Daß sich Institutionen etabliert haben, die sich zum Anwalt der Verstoßenen und Vertriebenen machten

und sich für die gesellschaftliche Integration der Opfer einsetzten, ist für Niewiadomski das Zeichen, daß der „wahre göttliche Logos" sich inkultu-rierthabe. „Weil Menschen sich nicht neutral verhalten, sondern als Repräsentanten Gottes Tatsachen im Namen Gottes schaffen, ist Inkarnation notwendig, weil Not-wendend." Diese bedeute eine theologische Rehabilitierung von Opfern, aber auch die Schuldvergebung für die Täter. Somit werde die trennende Wand zwischen Opfern und Tätern durch die Inkarnation des göttlichen Wortes

niedergerissen.

Einen Vergleich zwischen dem Dritten Reich und der derzeitigen Situation in Lateinamerika stellte der Münchner Kapuzinerpater Othmar Noggler her. Der Nationalsozialismus habe, so Noggler, nur deshalb wie eine Krebsgeschwulst wuchern können, „weil zu viele, selbst psychisch oder sozial auf der untersten Sprosse der sozialen Hackleiter, noch jemanden unter sich brauchten, den Untermenschen".

Für Noggler ist eine der Folgen von 1492 die Tatsache, daß heute die

Indianer „auf ihrem Kontinent die kleinste Minderheit bilden''. Dies nicht nur aufgrund von Eroberung oder Seuchen, sondern aufgrund bewußter Vernichtung ganzer Völker: „Wir haben in unserem Jahrhundert dafür die Begriffe Genozid - Völkermord -und Ethnozid - Vernichtung der Kultur - geprägt."

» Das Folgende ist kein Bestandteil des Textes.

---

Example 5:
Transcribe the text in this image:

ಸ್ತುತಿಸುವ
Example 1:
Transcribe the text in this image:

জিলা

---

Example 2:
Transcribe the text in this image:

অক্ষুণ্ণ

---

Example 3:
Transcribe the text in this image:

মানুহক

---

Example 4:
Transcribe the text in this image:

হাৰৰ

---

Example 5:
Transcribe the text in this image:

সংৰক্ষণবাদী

Inkulturation nicht erreicht

In diesem Punkt dürfte die Kluft zwischen den Ansichten einiger Referenten am weitesten auseinandergeklafft sein: In direktem Gegensatz zu Noggler sagte Maurus Matthei, der Benediktiner aus Chile, es treffe ihn „empfindlich, daß der Kirche von damals in unserer Zeit Ethnozidum und sogar Mitwirkung am Genozidum vorgeworfen" werde. Christus habe nicht gesagt: „Geht hin in alle Welt und bewahrt sorgfältig die Kulturen", sondern: „Geht in alle Welt hinaus und macht alle Menschen zu meinen Jüngern." Matthei wörtlich: „Diese Jüngerschaft sollte sich gewöhnlich im Rahmen der jeweiligen Kultur heranbilden. Es liegt aber auch in der Natur der Bekehrung, daß der Sieg Christi in uns und in der Welt zugleich Tod und Auferstehung bedeutet."

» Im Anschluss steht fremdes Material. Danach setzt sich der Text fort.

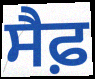
ਸੈਫ਼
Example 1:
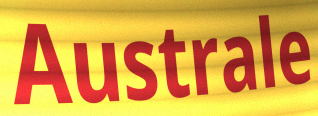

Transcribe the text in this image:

Australe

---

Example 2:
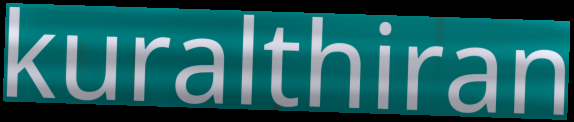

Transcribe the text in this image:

kuralthiran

Pater Gordan meinte in seinem Rückblick, der Idealfall der Inkulturation, nämlich jener, unterschiedlichen Kulturen die Heilsbotschaft so einzustiften, „daß die Kulturen nicht zerstört und selbstentfremdet, sondern zu ihrer eigenen Vollreife gebracht werden", sei nie und nirgends erreicht worden.

Mit dem Thema „Lob der Erde" wollen die Salzburger Hochschulwochen 1993 neben der Sorge und der Verantwortung für die Erde auch das Lob der Erde zur Sprache bringen. Es wird die theologisch-spirituelle Seite der Erde als Mutter und Heimat des Menschen, aber auch als Ort der Verbannung und der Sehnsucht nach dem „Neuen Himmel und der Neuen Erde" zur Sprache kommen.